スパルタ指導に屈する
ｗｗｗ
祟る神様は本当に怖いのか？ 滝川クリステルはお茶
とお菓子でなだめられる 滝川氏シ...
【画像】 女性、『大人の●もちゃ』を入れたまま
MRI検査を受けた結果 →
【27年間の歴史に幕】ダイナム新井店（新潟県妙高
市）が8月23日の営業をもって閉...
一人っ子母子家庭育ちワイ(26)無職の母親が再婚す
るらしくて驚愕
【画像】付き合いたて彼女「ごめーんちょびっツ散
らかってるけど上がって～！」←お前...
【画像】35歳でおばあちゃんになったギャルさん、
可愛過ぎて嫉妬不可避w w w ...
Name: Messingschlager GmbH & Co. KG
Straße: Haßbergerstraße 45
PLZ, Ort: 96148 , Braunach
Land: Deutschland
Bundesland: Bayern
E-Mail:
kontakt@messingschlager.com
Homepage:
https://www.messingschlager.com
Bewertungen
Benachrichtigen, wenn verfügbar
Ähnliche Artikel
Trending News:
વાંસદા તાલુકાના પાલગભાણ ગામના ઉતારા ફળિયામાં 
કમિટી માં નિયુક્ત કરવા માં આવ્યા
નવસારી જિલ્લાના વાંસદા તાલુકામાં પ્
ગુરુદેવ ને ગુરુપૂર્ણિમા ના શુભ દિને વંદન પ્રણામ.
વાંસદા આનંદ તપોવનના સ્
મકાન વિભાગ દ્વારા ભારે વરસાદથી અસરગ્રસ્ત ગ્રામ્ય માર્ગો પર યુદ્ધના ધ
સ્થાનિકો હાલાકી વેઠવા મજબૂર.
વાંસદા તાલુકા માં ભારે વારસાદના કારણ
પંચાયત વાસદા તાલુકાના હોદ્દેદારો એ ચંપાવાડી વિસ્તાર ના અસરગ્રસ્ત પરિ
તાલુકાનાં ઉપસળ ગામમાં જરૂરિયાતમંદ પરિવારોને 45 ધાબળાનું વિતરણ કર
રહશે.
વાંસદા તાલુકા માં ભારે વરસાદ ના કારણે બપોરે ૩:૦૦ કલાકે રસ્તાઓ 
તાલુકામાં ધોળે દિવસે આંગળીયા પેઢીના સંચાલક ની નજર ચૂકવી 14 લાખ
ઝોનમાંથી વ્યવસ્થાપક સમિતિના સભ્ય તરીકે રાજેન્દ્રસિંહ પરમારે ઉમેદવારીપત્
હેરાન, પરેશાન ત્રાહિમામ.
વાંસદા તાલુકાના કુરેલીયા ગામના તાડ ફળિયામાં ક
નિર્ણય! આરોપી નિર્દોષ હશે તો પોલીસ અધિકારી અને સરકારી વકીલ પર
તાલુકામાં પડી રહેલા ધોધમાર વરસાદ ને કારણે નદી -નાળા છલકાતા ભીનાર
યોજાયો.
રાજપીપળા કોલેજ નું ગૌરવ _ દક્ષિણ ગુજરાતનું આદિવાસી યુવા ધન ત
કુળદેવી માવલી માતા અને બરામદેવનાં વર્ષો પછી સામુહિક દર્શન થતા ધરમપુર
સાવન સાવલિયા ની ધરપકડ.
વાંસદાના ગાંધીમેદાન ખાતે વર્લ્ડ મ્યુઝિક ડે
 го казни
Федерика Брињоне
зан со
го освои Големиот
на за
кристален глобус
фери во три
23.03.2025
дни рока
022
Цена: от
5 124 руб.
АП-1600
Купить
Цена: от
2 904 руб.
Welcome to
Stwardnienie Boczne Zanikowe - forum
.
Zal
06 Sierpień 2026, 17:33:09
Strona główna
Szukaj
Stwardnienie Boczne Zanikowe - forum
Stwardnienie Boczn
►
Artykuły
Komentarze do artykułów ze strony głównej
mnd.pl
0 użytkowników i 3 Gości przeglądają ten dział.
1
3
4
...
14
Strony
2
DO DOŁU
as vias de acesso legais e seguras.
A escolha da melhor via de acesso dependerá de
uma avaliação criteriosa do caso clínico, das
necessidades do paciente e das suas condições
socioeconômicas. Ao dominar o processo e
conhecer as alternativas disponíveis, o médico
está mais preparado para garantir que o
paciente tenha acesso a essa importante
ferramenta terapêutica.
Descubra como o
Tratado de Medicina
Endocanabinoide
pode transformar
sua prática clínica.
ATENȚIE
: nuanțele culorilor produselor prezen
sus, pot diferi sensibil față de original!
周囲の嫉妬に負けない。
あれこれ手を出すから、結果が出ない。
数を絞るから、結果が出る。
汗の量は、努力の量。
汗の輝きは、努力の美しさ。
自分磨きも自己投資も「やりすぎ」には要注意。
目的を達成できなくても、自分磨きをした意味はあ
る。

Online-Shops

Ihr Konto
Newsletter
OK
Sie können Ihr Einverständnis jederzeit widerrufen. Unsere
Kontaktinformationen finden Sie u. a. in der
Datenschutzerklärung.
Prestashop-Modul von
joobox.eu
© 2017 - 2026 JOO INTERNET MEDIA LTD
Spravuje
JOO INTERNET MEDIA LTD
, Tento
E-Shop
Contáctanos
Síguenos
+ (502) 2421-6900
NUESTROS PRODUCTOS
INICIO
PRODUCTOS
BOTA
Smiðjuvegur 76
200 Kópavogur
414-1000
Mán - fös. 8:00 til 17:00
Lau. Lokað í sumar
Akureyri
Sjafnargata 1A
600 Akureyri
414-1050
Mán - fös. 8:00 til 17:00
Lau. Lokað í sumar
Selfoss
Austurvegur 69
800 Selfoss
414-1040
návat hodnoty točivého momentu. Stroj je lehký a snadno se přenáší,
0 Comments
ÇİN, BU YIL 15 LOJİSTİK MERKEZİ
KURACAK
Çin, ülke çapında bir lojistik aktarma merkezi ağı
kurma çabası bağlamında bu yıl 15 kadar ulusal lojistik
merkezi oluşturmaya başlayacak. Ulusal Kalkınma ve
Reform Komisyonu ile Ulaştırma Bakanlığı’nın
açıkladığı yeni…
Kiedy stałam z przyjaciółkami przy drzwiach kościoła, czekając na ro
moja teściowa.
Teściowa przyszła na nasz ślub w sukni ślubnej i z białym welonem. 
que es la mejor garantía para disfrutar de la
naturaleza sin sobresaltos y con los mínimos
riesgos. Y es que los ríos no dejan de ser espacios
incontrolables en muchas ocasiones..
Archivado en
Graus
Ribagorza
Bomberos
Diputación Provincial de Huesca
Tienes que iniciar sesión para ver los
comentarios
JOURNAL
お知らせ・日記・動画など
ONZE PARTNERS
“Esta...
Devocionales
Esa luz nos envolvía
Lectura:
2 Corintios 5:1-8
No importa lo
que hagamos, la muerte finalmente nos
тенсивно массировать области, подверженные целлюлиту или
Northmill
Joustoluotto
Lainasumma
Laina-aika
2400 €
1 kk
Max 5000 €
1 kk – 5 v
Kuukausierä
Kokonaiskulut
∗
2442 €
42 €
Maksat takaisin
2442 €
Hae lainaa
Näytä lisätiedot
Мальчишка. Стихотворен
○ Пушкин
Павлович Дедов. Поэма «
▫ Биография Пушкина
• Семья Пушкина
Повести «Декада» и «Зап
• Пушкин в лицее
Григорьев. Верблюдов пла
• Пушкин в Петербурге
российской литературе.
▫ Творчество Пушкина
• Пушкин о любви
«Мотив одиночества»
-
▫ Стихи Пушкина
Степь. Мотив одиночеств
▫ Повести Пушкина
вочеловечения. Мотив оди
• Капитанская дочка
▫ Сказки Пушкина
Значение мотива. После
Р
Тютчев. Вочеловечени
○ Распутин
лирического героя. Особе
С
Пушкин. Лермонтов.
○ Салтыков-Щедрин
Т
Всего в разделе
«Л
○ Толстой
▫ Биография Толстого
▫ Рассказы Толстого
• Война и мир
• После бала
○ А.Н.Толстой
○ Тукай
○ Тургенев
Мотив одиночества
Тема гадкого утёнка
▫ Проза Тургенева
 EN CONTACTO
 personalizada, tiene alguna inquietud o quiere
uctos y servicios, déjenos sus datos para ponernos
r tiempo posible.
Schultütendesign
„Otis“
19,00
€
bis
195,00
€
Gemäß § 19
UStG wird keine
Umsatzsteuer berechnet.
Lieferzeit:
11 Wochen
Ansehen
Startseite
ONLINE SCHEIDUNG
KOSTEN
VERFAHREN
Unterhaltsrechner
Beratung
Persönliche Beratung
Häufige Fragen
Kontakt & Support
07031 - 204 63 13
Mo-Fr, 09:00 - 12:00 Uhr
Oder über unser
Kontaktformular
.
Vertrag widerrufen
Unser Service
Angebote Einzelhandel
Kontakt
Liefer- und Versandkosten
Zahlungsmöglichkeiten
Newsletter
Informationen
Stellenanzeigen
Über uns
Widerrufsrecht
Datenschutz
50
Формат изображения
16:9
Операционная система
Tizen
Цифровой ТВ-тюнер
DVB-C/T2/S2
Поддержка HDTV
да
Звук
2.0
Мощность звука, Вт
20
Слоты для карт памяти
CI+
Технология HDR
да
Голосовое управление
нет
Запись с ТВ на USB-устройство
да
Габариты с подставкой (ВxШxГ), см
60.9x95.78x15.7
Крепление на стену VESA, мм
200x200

· · · · ·

#### PROBLEM TO WORK ON
Copy the rows above word for word, from the first line of the rows through the line containing "necessidades do paciente e das suas condições".

#### EXERCISE ANSWER
スパルタ指導に屈する
ｗｗｗ
祟る神様は本当に怖いのか？ 滝川クリステルはお茶
とお菓子でなだめられる 滝川氏シ...
【画像】 女性、『大人の●もちゃ』を入れたまま
MRI検査を受けた結果 →
【27年間の歴史に幕】ダイナム新井店（新潟県妙高
市）が8月23日の営業をもって閉...
一人っ子母子家庭育ちワイ(26)無職の母親が再婚す
るらしくて驚愕
【画像】付き合いたて彼女「ごめーんちょびっツ散
らかってるけど上がって～！」←お前...
【画像】35歳でおばあちゃんになったギャルさん、
可愛過ぎて嫉妬不可避w w w ...
Name: Messingschlager GmbH & Co. KG
Straße: Haßbergerstraße 45
PLZ, Ort: 96148 , Braunach
Land: Deutschland
Bundesland: Bayern
E-Mail:
kontakt@messingschlager.com
Homepage:
https://www.messingschlager.com
Bewertungen
Benachrichtigen, wenn verfügbar
Ähnliche Artikel
Trending News:
વાંસદા તાલુકાના પાલગભાણ ગામના ઉતારા ફળિયામાં 
કમિટી માં નિયુક્ત કરવા માં આવ્યા
નવસારી જિલ્લાના વાંસદા તાલુકામાં પ્
ગુરુદેવ ને ગુરુપૂર્ણિમા ના શુભ દિને વંદન પ્રણામ.
વાંસદા આનંદ તપોવનના સ્
મકાન વિભાગ દ્વારા ભારે વરસાદથી અસરગ્રસ્ત ગ્રામ્ય માર્ગો પર યુદ્ધના ધ
સ્થાનિકો હાલાકી વેઠવા મજબૂર.
વાંસદા તાલુકા માં ભારે વારસાદના કારણ
પંચાયત વાસદા તાલુકાના હોદ્દેદારો એ ચંપાવાડી વિસ્તાર ના અસરગ્રસ્ત પરિ
તાલુકાનાં ઉપસળ ગામમાં જરૂરિયાતમંદ પરિવારોને 45 ધાબળાનું વિતરણ કર
રહશે.
વાંસદા તાલુકા માં ભારે વરસાદ ના કારણે બપોરે ૩:૦૦ કલાકે રસ્તાઓ 
તાલુકામાં ધોળે દિવસે આંગળીયા પેઢીના સંચાલક ની નજર ચૂકવી 14 લાખ
ઝોનમાંથી વ્યવસ્થાપક સમિતિના સભ્ય તરીકે રાજેન્દ્રસિંહ પરમારે ઉમેદવારીપત્
હેરાન, પરેશાન ત્રાહિમામ.
વાંસદા તાલુકાના કુરેલીયા ગામના તાડ ફળિયામાં ક
નિર્ણય! આરોપી નિર્દોષ હશે તો પોલીસ અધિકારી અને સરકારી વકીલ પર
તાલુકામાં પડી રહેલા ધોધમાર વરસાદ ને કારણે નદી -નાળા છલકાતા ભીનાર
યોજાયો.
રાજપીપળા કોલેજ નું ગૌરવ _ દક્ષિણ ગુજરાતનું આદિવાસી યુવા ધન ત
કુળદેવી માવલી માતા અને બરામદેવનાં વર્ષો પછી સામુહિક દર્શન થતા ધરમપુર
સાવન સાવલિયા ની ધરપકડ.
વાંસદાના ગાંધીમેદાન ખાતે વર્લ્ડ મ્યુઝિક ડે
 го казни
Федерика Брињоне
зан со
го освои Големиот
на за
кристален глобус
фери во три
23.03.2025
дни рока
022
Цена: от
5 124 руб.
АП-1600
Купить
Цена: от
2 904 руб.
Welcome to
Stwardnienie Boczne Zanikowe - forum
.
Zal
06 Sierpień 2026, 17:33:09
Strona główna
Szukaj
Stwardnienie Boczne Zanikowe - forum
Stwardnienie Boczn
►
Artykuły
Komentarze do artykułów ze strony głównej
mnd.pl
0 użytkowników i 3 Gości przeglądają ten dział.
1
3
4
...
14
Strony
2
DO DOŁU
as vias de acesso legais e seguras.
A escolha da melhor via de acesso dependerá de
uma avaliação criteriosa do caso clínico, das
necessidades do paciente e das suas condições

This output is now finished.